Source data:
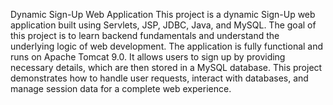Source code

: Dynamic Sign-Up Web Application
This project is a dynamic Sign-Up web application built using Servlets, JSP, JDBC, Java, and MySQL. 
The goal of this project is to learn backend fundamentals and understand the underlying logic of web development.
The application is fully functional and runs on Apache Tomcat 9.0. It allows users to sign up by providing necessary details, which are then stored in a MySQL database.
This project demonstrates how to handle user requests, interact with databases, and manage session data for a complete web experience.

* **What needs to be done**: Only a verbatim transcription of the lines from the one containing "The goal of" through the last line of the records counts as the answer.

* **Response area**:
The goal of this project is to learn backend fundamentals and understand the underlying logic of web development.
The application is fully functional and runs on Apache Tomcat 9.0. It allows users to sign up by providing necessary details, which are then stored in a MySQL database.
This project demonstrates how to handle user requests, interact with databases, and manage session data for a complete web experience.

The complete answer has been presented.